Reliability of DWI and FLAIR for diagnosis of sporadic CJD
Sasaki, Makoto Iwate Medical University
Yuasa, Tatsuhiko Kamagaya General Hospital
Sakai, Kenji Kanazawa University
Hamaguchi, Tsuyoshi Kanazawa University
Sanjo, Nobuo Tokyo Medical and Dental University
Shiga, Yusei Aoba Neurosurgical Clinic
Satoh, Katsuya Nagasaki University
Atarashi, Ryuichiro Nagasaki University
Shirabe, Susumu Nagasaki University
Nagata, Ken Research Institute for Brain and Blood Vessels
Maeda, Tetsuya Research Institute for Brain and Blood Vessels
Murayama, Shigeo Tokyo Metropolitan Institute of Gerontology
Yamada, Masahito Kanazawa University
Mizusawa, Hidehiro Tokyo Medical and Dental University
Objectives: To assess the utility of the display standardisation of diffusion-weighted MRI (DWI) and to compare the effectiveness of DWI and fluid-attenuated inversion recovery (FLAIR) MRI for the diagnosis of sporadic Creutzfeldte–Jakob disease (sCJD).
Design: A reliability and agreement study.
Setting: Thirteen MRI observers comprising eight neurologists and five radiologists at two universities in Japan.
Participants: Data of 1.5-Tesla DWI and FLAIR were obtained from 29 patients with sCJD and 13 controls.
Outcome measures: Standardisation of DWI display was performed utilising b0 imaging. The observers participated in standardised DWI, variable DWI (the display adjustment was observer dependent) and FLAIR sessions. The observers independently assessed each MRI for CJD-related lesions, that is, hyperintensity in the cerebral cortex or striatum, using a continuous rating scale.

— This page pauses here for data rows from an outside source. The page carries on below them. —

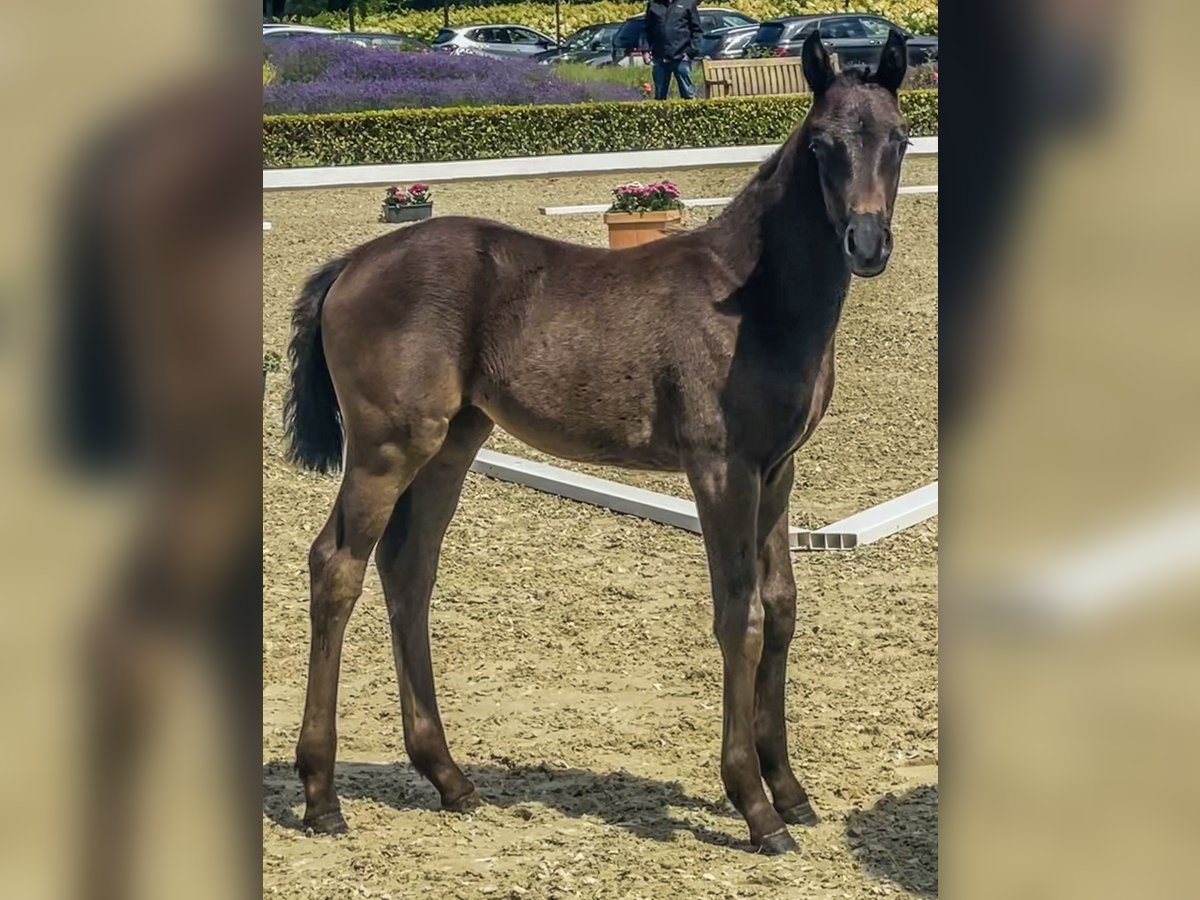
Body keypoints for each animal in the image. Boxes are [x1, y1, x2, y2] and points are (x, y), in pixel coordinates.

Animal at [285, 31, 907, 854]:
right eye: (823, 144)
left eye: (899, 138)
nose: (866, 243)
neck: (750, 298)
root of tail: (354, 261)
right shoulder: (722, 470)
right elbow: (737, 615)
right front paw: (755, 806)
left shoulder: (778, 469)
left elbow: (780, 608)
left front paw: (792, 790)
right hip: (386, 447)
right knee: (338, 567)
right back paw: (322, 797)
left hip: (452, 443)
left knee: (408, 569)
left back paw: (450, 778)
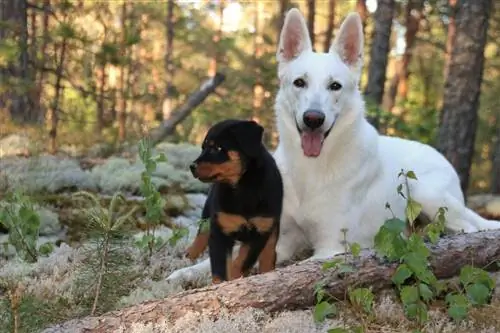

Performance was evaluated by the area under the receiver operating characteristics curve (AUC).
Results: The mean AUC values were 0.84 (95% CI 0.81 to 0.87) for standardised DWI, 0.85 (95% CI 0.82 to 0.88) for variable DWI and 0.68 (95% CI 0.63 to 0.72) for FLAIR, demonstrating the superiority of DWI (p<0.05). There was a trend for higher intraclass correlations of standardised DWI (0.74, 95% CI 0.66 to 0.83) and variable DWI (0.72, 95% CI 0.62 to 0.81) than that of FLAIR (0.63, 95% CI 0.53 to 0.74), although the differences were not statistically significant.
Conclusions: Standardised DWI is as reliable as variable DWI, and the two DWI displays are superior to FLAIR for the diagnosis of sCJD. The authors propose that hyperintensity in the cerebral cortex or striatum on 1.5-Tesla DWI but not FLAIR can be a reliable diagnostic marker for sCJD.